(DATA PROVIDED Opens)
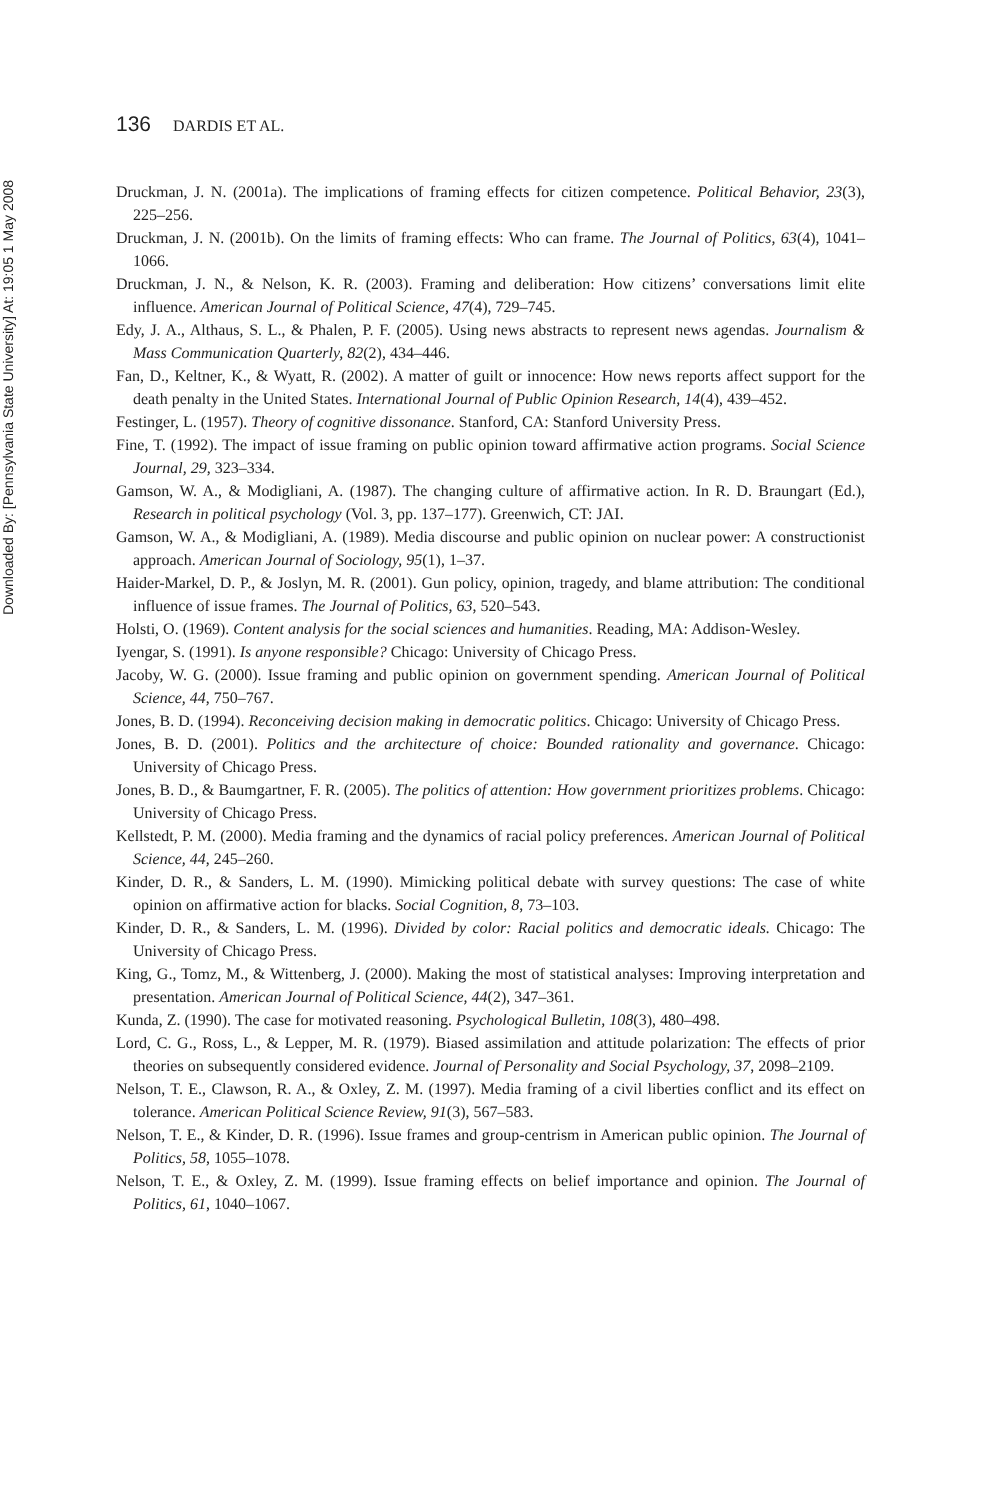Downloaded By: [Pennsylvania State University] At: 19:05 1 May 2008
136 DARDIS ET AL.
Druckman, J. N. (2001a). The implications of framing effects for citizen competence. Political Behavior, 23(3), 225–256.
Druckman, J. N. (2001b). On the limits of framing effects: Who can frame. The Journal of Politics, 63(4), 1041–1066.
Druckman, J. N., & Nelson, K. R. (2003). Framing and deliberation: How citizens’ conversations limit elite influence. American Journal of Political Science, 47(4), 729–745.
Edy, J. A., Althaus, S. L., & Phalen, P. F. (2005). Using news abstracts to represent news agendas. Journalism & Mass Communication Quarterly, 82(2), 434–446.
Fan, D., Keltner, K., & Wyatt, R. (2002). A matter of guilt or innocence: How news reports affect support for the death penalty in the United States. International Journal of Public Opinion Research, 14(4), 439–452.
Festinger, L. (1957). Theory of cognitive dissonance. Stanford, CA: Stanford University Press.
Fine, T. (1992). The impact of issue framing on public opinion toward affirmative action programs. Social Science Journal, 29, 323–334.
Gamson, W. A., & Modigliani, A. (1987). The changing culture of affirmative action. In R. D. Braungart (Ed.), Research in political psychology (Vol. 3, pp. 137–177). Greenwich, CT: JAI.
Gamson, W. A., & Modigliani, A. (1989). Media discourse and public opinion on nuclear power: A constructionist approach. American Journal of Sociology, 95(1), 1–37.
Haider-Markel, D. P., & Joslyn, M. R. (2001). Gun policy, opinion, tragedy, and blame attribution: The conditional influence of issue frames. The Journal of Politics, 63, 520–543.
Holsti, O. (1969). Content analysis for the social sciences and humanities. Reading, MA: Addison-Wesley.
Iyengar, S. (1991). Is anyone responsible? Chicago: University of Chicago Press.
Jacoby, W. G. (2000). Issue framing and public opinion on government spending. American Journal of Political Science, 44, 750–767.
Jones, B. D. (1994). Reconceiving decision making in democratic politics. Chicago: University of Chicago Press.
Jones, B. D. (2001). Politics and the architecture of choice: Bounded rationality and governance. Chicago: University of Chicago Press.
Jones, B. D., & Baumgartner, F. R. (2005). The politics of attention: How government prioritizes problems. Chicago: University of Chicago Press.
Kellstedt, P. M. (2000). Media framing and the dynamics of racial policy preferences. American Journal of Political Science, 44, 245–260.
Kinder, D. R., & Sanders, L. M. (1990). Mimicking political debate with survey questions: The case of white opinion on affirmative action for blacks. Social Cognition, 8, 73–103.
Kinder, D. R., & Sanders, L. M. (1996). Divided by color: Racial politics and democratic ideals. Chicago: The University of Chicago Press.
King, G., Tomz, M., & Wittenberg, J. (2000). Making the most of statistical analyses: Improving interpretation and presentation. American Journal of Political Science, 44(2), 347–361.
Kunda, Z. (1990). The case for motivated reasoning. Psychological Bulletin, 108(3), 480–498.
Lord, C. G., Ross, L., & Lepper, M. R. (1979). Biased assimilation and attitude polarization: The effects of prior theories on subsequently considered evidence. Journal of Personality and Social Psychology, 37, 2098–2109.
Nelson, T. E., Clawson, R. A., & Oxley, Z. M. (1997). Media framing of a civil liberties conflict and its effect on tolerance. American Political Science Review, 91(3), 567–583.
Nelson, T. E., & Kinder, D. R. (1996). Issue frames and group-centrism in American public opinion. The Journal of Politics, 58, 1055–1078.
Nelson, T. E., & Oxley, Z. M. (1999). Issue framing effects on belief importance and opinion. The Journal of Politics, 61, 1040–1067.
(DATA PROVIDED Closes)
== EXERCISE ==
For this exercise, copy word for word the line that contains "Nelson, T. E., Clawson, R." and every line after it, ending with the last line of the entries above.

== ANSWER SPACE ==
Nelson, T. E., Clawson, R. A., & Oxley, Z. M. (1997). Media framing of a civil liberties conflict and its effect on tolerance. American Political Science Review, 91(3), 567–583.
Nelson, T. E., & Kinder, D. R. (1996). Issue frames and group-centrism in American public opinion. The Journal of Politics, 58, 1055–1078.
Nelson, T. E., & Oxley, Z. M. (1999). Issue framing effects on belief importance and opinion. The Journal of Politics, 61, 1040–1067.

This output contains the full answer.